┌─ Material provided

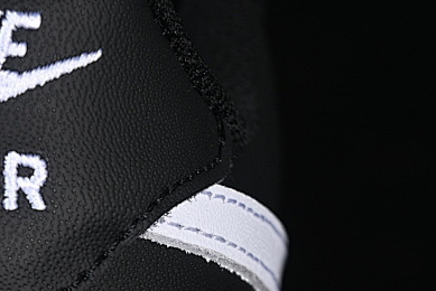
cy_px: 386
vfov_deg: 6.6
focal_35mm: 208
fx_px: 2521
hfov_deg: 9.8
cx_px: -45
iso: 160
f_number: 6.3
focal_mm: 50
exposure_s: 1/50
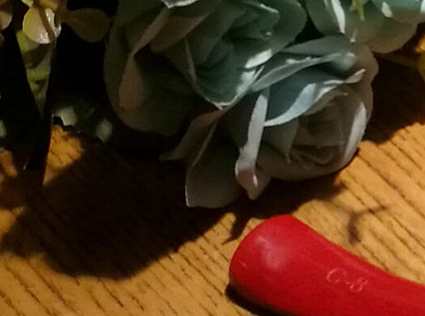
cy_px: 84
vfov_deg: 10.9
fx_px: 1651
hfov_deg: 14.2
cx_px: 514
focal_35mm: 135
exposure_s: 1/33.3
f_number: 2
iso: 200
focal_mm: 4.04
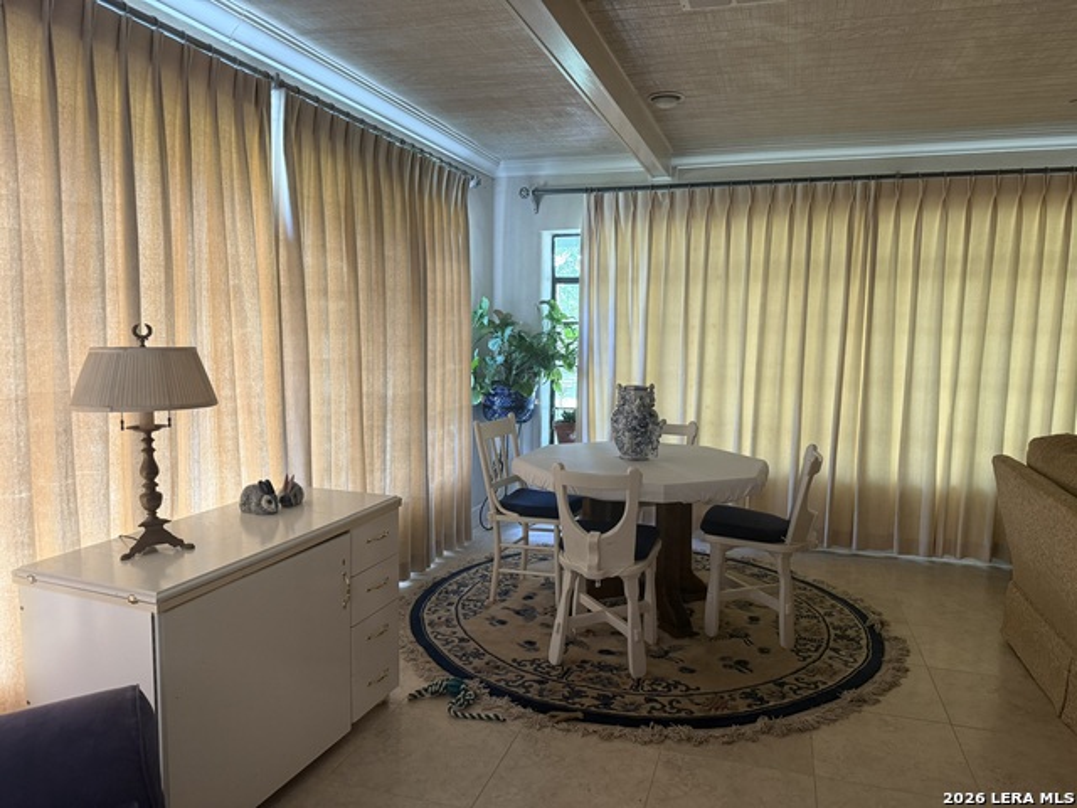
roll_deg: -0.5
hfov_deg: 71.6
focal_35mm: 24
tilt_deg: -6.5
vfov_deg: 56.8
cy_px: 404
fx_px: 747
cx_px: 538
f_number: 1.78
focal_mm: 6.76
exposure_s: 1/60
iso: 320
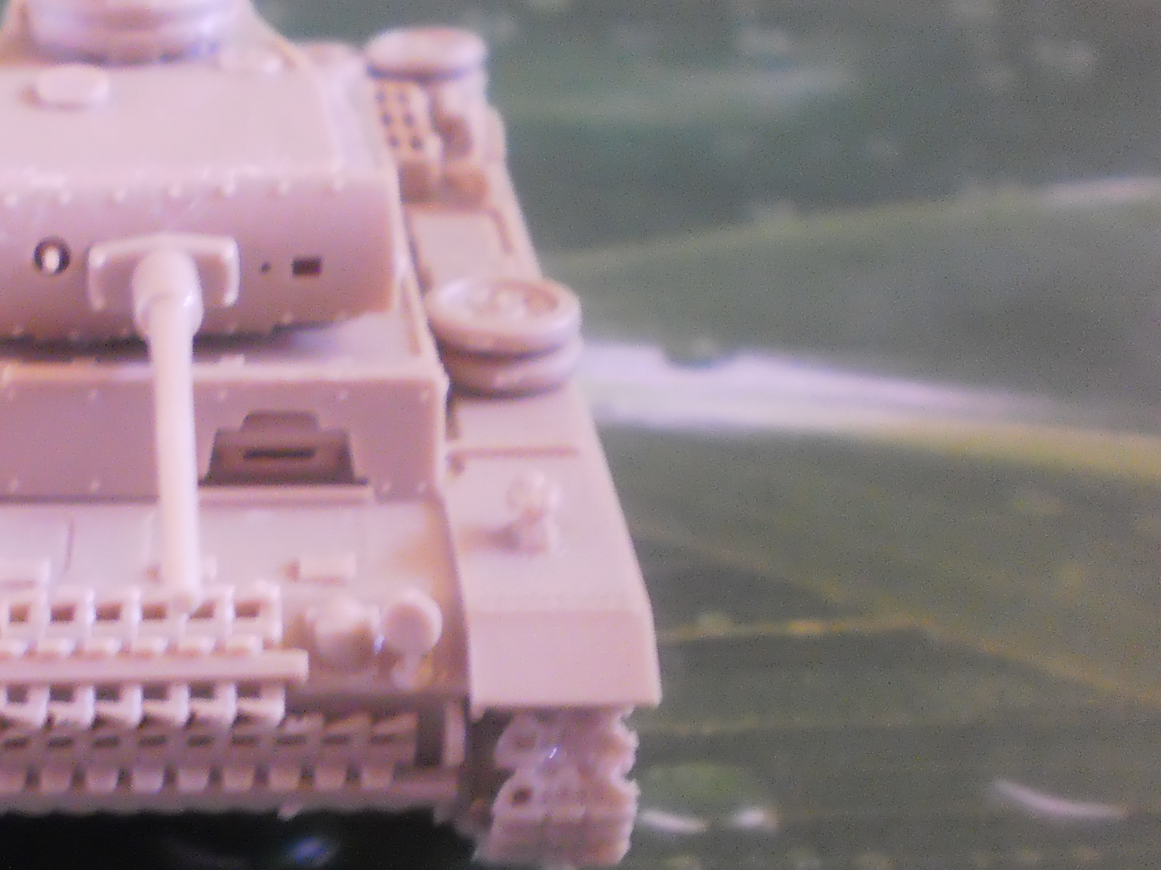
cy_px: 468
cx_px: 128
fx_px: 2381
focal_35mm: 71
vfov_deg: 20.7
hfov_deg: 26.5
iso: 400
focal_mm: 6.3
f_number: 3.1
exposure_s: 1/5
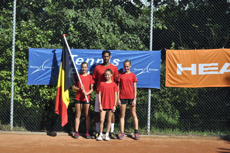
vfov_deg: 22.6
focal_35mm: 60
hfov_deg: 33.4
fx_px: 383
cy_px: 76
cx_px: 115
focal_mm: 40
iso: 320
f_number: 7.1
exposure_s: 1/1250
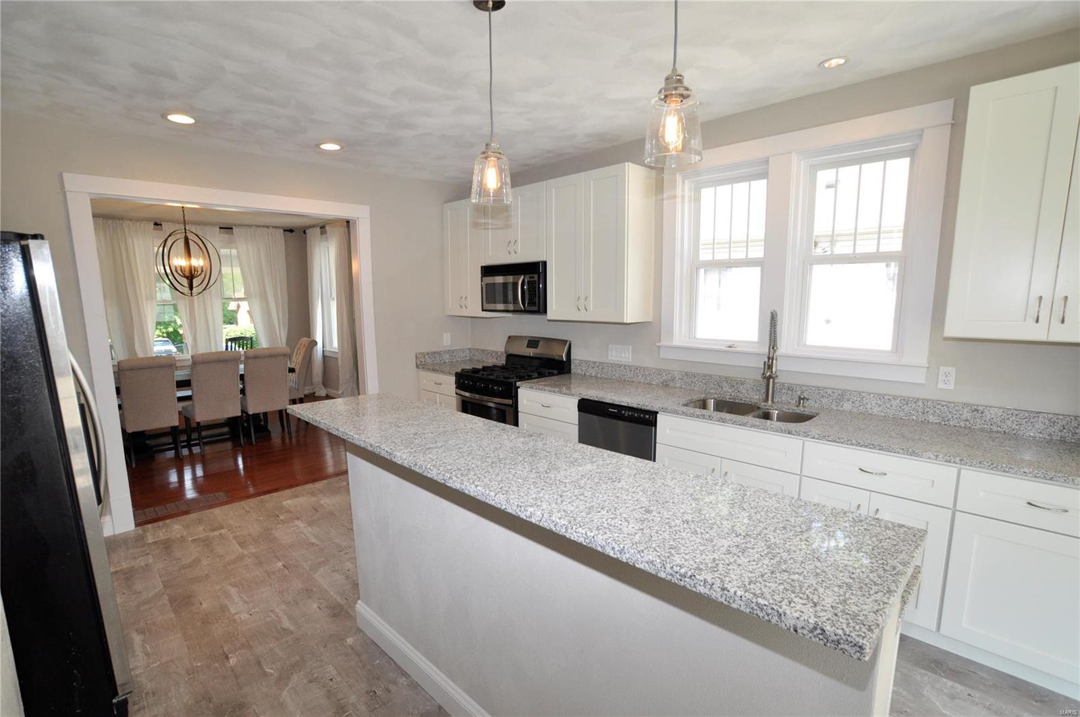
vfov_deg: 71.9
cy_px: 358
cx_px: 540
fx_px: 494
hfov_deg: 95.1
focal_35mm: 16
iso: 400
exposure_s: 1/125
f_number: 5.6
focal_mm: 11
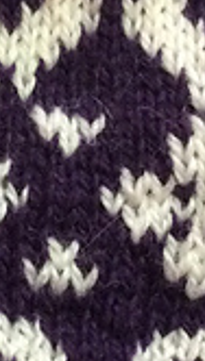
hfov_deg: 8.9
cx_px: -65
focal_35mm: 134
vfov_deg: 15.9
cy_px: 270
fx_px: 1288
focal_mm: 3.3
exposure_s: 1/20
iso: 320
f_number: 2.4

└─

Your objective ::
Give all entries again verbatim, without any images.

Output below ::
cy_px: 386
vfov_deg: 6.6
focal_35mm: 208
fx_px: 2521
hfov_deg: 9.8
cx_px: -45
iso: 160
f_number: 6.3
focal_mm: 50
exposure_s: 1/50
cy_px: 84
vfov_deg: 10.9
fx_px: 1651
hfov_deg: 14.2
cx_px: 514
focal_35mm: 135
exposure_s: 1/33.3
f_number: 2
iso: 200
focal_mm: 4.04
roll_deg: -0.5
hfov_deg: 71.6
focal_35mm: 24
tilt_deg: -6.5
vfov_deg: 56.8
cy_px: 404
fx_px: 747
cx_px: 538
f_number: 1.78
focal_mm: 6.76
exposure_s: 1/60
iso: 320
cy_px: 468
cx_px: 128
fx_px: 2381
focal_35mm: 71
vfov_deg: 20.7
hfov_deg: 26.5
iso: 400
focal_mm: 6.3
f_number: 3.1
exposure_s: 1/5
vfov_deg: 22.6
focal_35mm: 60
hfov_deg: 33.4
fx_px: 383
cy_px: 76
cx_px: 115
focal_mm: 40
iso: 320
f_number: 7.1
exposure_s: 1/1250
vfov_deg: 71.9
cy_px: 358
cx_px: 540
fx_px: 494
hfov_deg: 95.1
focal_35mm: 16
iso: 400
exposure_s: 1/125
f_number: 5.6
focal_mm: 11
hfov_deg: 8.9
cx_px: -65
focal_35mm: 134
vfov_deg: 15.9
cy_px: 270
fx_px: 1288
focal_mm: 3.3
exposure_s: 1/20
iso: 320
f_number: 2.4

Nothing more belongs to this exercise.